Cadres' son makes fortune with soothsaying

PUBLISHED : Sunday, 01 August, 2010, 12:00am
UPDATED : Sunday, 01 August, 2010, 12:00am

Qi Xiang , a 31-year-old man born and raised in Beijing, has been a full-time fortune teller for four years. He said he enjoys the work and considers it a life-long career.

What led you to this fortune-telling profession?

I was a planner at a real estate company. Because of my special interest in I Ching, my colleagues, from the bosses to security guards, asked me to tell their fortunes. Later on I could no longer focus on my work, so I quit in 2006 and decided to make soothsaying my full-time job ... My income has more than doubled. It satisfies me both financially and spiritually.

Are there actually many young people doing this as a job like you?

No, I'm the youngest in this circle. Most of the people I know are over 40. I used to think that many young people would be interested in I Ching as I was, but years later, I found most of them don't study it. They just hear about it but never do any research about it.

What are the most asked questions from your clients?

Predictions about relationships are the most inquired topic, and then career and luck for wealth. Fung shui is a separate item. There are not so many clients for that because the charge is higher.

Did your family and friends have any objection or any doubt?

My mother was in the army and used to study science; my father worked in court. They are both Communist Party members. Neither of them is interested in bagua (the eight symbols in Taoist cosmology) or fung shui. Nobody supported my decision at first, mainly because of doubts whether I could make ends meet by doing this. But later their attitude changed as my income grew. Though money is not why I chose [this profession] in the first place, it not only provides me a better material life but also social networking. Because of my knowledge in I Ching, I'm usually the centre of discussion when I am hanging out with friends.
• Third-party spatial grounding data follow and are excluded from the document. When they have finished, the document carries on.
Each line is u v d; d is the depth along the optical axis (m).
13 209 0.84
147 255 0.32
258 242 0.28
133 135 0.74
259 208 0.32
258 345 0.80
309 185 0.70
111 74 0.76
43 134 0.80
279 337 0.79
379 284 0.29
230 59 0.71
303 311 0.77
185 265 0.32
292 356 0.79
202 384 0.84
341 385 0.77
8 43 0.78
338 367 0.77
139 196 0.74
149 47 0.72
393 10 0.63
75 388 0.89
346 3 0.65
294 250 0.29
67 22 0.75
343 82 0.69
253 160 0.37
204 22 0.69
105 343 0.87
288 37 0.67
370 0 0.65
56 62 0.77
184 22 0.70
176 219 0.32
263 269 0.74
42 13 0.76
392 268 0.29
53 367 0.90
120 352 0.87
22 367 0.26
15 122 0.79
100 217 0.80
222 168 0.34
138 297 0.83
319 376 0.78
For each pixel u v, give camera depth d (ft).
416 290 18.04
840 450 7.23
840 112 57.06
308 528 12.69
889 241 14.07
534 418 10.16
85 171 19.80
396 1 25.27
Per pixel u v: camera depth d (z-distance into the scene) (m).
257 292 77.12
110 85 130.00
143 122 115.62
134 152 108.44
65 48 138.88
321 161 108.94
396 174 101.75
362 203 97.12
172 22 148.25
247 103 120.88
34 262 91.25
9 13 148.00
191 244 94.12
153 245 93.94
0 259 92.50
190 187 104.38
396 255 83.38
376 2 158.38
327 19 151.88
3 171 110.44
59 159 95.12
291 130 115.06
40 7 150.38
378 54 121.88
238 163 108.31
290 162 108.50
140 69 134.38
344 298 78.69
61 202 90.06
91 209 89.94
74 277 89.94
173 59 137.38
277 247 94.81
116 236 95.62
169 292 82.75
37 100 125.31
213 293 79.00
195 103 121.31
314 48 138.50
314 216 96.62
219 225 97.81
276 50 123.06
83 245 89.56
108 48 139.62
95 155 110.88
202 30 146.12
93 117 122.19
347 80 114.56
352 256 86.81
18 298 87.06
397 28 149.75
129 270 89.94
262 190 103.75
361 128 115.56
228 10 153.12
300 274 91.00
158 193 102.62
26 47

Some people may feel strange when they learn about my work, but they don't shy away.

Is there an association?

There are small groups but no authoritative associations. I don't participate much in such discussions because I think you find truth from practice.

How do you attract clients? Is there government interference?

Most people come to me because of recommendations from their friends. There's no registration with the government, but massive publicity is certainly unacceptable. I have kept a low profile since the very beginning as I wanted to make it my career. I want the clients to focus on my knowledge instead of any other personal information of me, because I don't want to contradict any system. About half of my clients are located in other provinces, and we communicate via telephone or online chatting devices.